### WORK INSTRUCTIONS
Would you retype the listing word for word, skipping its pictures?

*** Opening RECORDS FOR PROCESSING ***

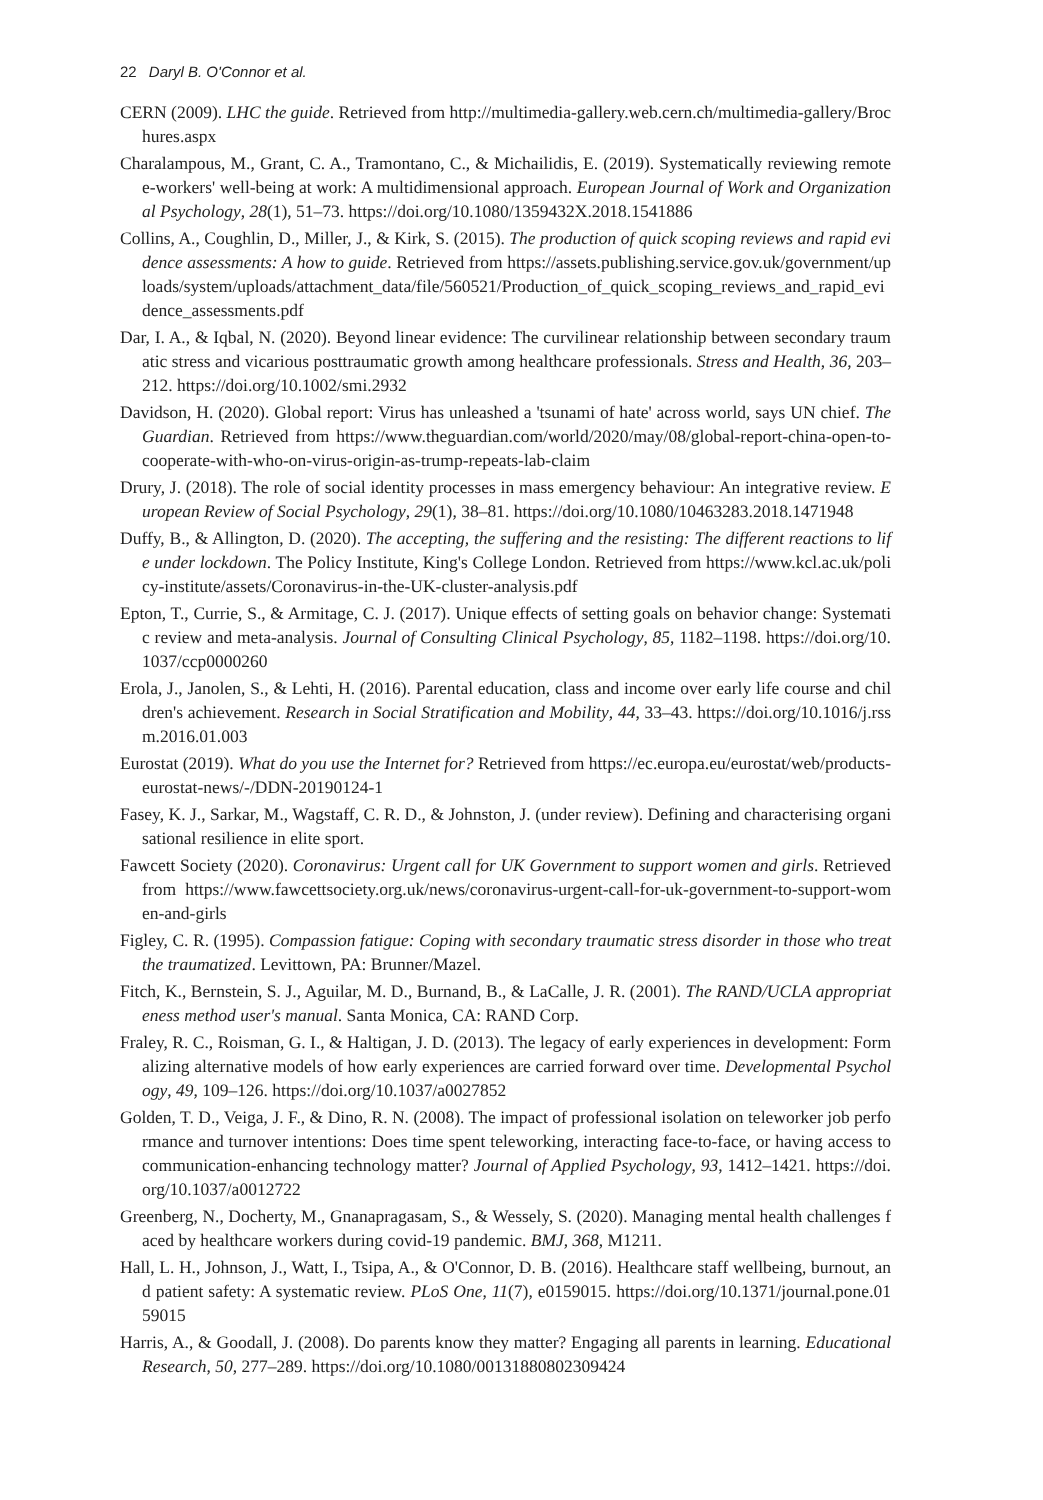22 Daryl B. O'Connor et al.
CERN (2009). LHC the guide. Retrieved from http://multimedia-gallery.web.cern.ch/multimedia-gallery/Brochures.aspx
Charalampous, M., Grant, C. A., Tramontano, C., & Michailidis, E. (2019). Systematically reviewing remote e-workers' well-being at work: A multidimensional approach. European Journal of Work and Organizational Psychology, 28(1), 51–73. https://doi.org/10.1080/1359432X.2018.1541886
Collins, A., Coughlin, D., Miller, J., & Kirk, S. (2015). The production of quick scoping reviews and rapid evidence assessments: A how to guide. Retrieved from https://assets.publishing.service.gov.uk/government/uploads/system/uploads/attachment_data/file/560521/Production_of_quick_scoping_reviews_and_rapid_evidence_assessments.pdf
Dar, I. A., & Iqbal, N. (2020). Beyond linear evidence: The curvilinear relationship between secondary traumatic stress and vicarious posttraumatic growth among healthcare professionals. Stress and Health, 36, 203–212. https://doi.org/10.1002/smi.2932
Davidson, H. (2020). Global report: Virus has unleashed a 'tsunami of hate' across world, says UN chief. The Guardian. Retrieved from https://www.theguardian.com/world/2020/may/08/global-report-china-open-to-cooperate-with-who-on-virus-origin-as-trump-repeats-lab-claim
Drury, J. (2018). The role of social identity processes in mass emergency behaviour: An integrative review. European Review of Social Psychology, 29(1), 38–81. https://doi.org/10.1080/10463283.2018.1471948
Duffy, B., & Allington, D. (2020). The accepting, the suffering and the resisting: The different reactions to life under lockdown. The Policy Institute, King's College London. Retrieved from https://www.kcl.ac.uk/policy-institute/assets/Coronavirus-in-the-UK-cluster-analysis.pdf
Epton, T., Currie, S., & Armitage, C. J. (2017). Unique effects of setting goals on behavior change: Systematic review and meta-analysis. Journal of Consulting Clinical Psychology, 85, 1182–1198. https://doi.org/10.1037/ccp0000260
Erola, J., Janolen, S., & Lehti, H. (2016). Parental education, class and income over early life course and children's achievement. Research in Social Stratification and Mobility, 44, 33–43. https://doi.org/10.1016/j.rssm.2016.01.003
Eurostat (2019). What do you use the Internet for? Retrieved from https://ec.europa.eu/eurostat/web/products-eurostat-news/-/DDN-20190124-1
Fasey, K. J., Sarkar, M., Wagstaff, C. R. D., & Johnston, J. (under review). Defining and characterising organisational resilience in elite sport.
Fawcett Society (2020). Coronavirus: Urgent call for UK Government to support women and girls. Retrieved from https://www.fawcettsociety.org.uk/news/coronavirus-urgent-call-for-uk-government-to-support-women-and-girls
Figley, C. R. (1995). Compassion fatigue: Coping with secondary traumatic stress disorder in those who treat the traumatized. Levittown, PA: Brunner/Mazel.
Fitch, K., Bernstein, S. J., Aguilar, M. D., Burnand, B., & LaCalle, J. R. (2001). The RAND/UCLA appropriateness method user's manual. Santa Monica, CA: RAND Corp.
Fraley, R. C., Roisman, G. I., & Haltigan, J. D. (2013). The legacy of early experiences in development: Formalizing alternative models of how early experiences are carried forward over time. Developmental Psychology, 49, 109–126. https://doi.org/10.1037/a0027852
Golden, T. D., Veiga, J. F., & Dino, R. N. (2008). The impact of professional isolation on teleworker job performance and turnover intentions: Does time spent teleworking, interacting face-to-face, or having access to communication-enhancing technology matter? Journal of Applied Psychology, 93, 1412–1421. https://doi.org/10.1037/a0012722
Greenberg, N., Docherty, M., Gnanapragasam, S., & Wessely, S. (2020). Managing mental health challenges faced by healthcare workers during covid-19 pandemic. BMJ, 368, M1211.
Hall, L. H., Johnson, J., Watt, I., Tsipa, A., & O'Connor, D. B. (2016). Healthcare staff wellbeing, burnout, and patient safety: A systematic review. PLoS One, 11(7), e0159015. https://doi.org/10.1371/journal.pone.0159015
Harris, A., & Goodall, J. (2008). Do parents know they matter? Engaging all parents in learning. Educational Research, 50, 277–289. https://doi.org/10.1080/00131880802309424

*** Closing RECORDS FOR PROCESSING ***

### SOLUTION FOR THIS PROBLEM
22 Daryl B. O'Connor et al.
CERN (2009). LHC the guide. Retrieved from http://multimedia-gallery.web.cern.ch/multimedia-gallery/Brochures.aspx
Charalampous, M., Grant, C. A., Tramontano, C., & Michailidis, E. (2019). Systematically reviewing remote e-workers' well-being at work: A multidimensional approach. European Journal of Work and Organizational Psychology, 28(1), 51–73. https://doi.org/10.1080/1359432X.2018.1541886
Collins, A., Coughlin, D., Miller, J., & Kirk, S. (2015). The production of quick scoping reviews and rapid evidence assessments: A how to guide. Retrieved from https://assets.publishing.service.gov.uk/government/uploads/system/uploads/attachment_data/file/560521/Production_of_quick_scoping_reviews_and_rapid_evidence_assessments.pdf
Dar, I. A., & Iqbal, N. (2020). Beyond linear evidence: The curvilinear relationship between secondary traumatic stress and vicarious posttraumatic growth among healthcare professionals. Stress and Health, 36, 203–212. https://doi.org/10.1002/smi.2932
Davidson, H. (2020). Global report: Virus has unleashed a 'tsunami of hate' across world, says UN chief. The Guardian. Retrieved from https://www.theguardian.com/world/2020/may/08/global-report-china-open-to-cooperate-with-who-on-virus-origin-as-trump-repeats-lab-claim
Drury, J. (2018). The role of social identity processes in mass emergency behaviour: An integrative review. European Review of Social Psychology, 29(1), 38–81. https://doi.org/10.1080/10463283.2018.1471948
Duffy, B., & Allington, D. (2020). The accepting, the suffering and the resisting: The different reactions to life under lockdown. The Policy Institute, King's College London. Retrieved from https://www.kcl.ac.uk/policy-institute/assets/Coronavirus-in-the-UK-cluster-analysis.pdf
Epton, T., Currie, S., & Armitage, C. J. (2017). Unique effects of setting goals on behavior change: Systematic review and meta-analysis. Journal of Consulting Clinical Psychology, 85, 1182–1198. https://doi.org/10.1037/ccp0000260
Erola, J., Janolen, S., & Lehti, H. (2016). Parental education, class and income over early life course and children's achievement. Research in Social Stratification and Mobility, 44, 33–43. https://doi.org/10.1016/j.rssm.2016.01.003
Eurostat (2019). What do you use the Internet for? Retrieved from https://ec.europa.eu/eurostat/web/products-eurostat-news/-/DDN-20190124-1
Fasey, K. J., Sarkar, M., Wagstaff, C. R. D., & Johnston, J. (under review). Defining and characterising organisational resilience in elite sport.
Fawcett Society (2020). Coronavirus: Urgent call for UK Government to support women and girls. Retrieved from https://www.fawcettsociety.org.uk/news/coronavirus-urgent-call-for-uk-government-to-support-women-and-girls
Figley, C. R. (1995). Compassion fatigue: Coping with secondary traumatic stress disorder in those who treat the traumatized. Levittown, PA: Brunner/Mazel.
Fitch, K., Bernstein, S. J., Aguilar, M. D., Burnand, B., & LaCalle, J. R. (2001). The RAND/UCLA appropriateness method user's manual. Santa Monica, CA: RAND Corp.
Fraley, R. C., Roisman, G. I., & Haltigan, J. D. (2013). The legacy of early experiences in development: Formalizing alternative models of how early experiences are carried forward over time. Developmental Psychology, 49, 109–126. https://doi.org/10.1037/a0027852
Golden, T. D., Veiga, J. F., & Dino, R. N. (2008). The impact of professional isolation on teleworker job performance and turnover intentions: Does time spent teleworking, interacting face-to-face, or having access to communication-enhancing technology matter? Journal of Applied Psychology, 93, 1412–1421. https://doi.org/10.1037/a0012722
Greenberg, N., Docherty, M., Gnanapragasam, S., & Wessely, S. (2020). Managing mental health challenges faced by healthcare workers during covid-19 pandemic. BMJ, 368, M1211.
Hall, L. H., Johnson, J., Watt, I., Tsipa, A., & O'Connor, D. B. (2016). Healthcare staff wellbeing, burnout, and patient safety: A systematic review. PLoS One, 11(7), e0159015. https://doi.org/10.1371/journal.pone.0159015
Harris, A., & Goodall, J. (2008). Do parents know they matter? Engaging all parents in learning. Educational Research, 50, 277–289. https://doi.org/10.1080/00131880802309424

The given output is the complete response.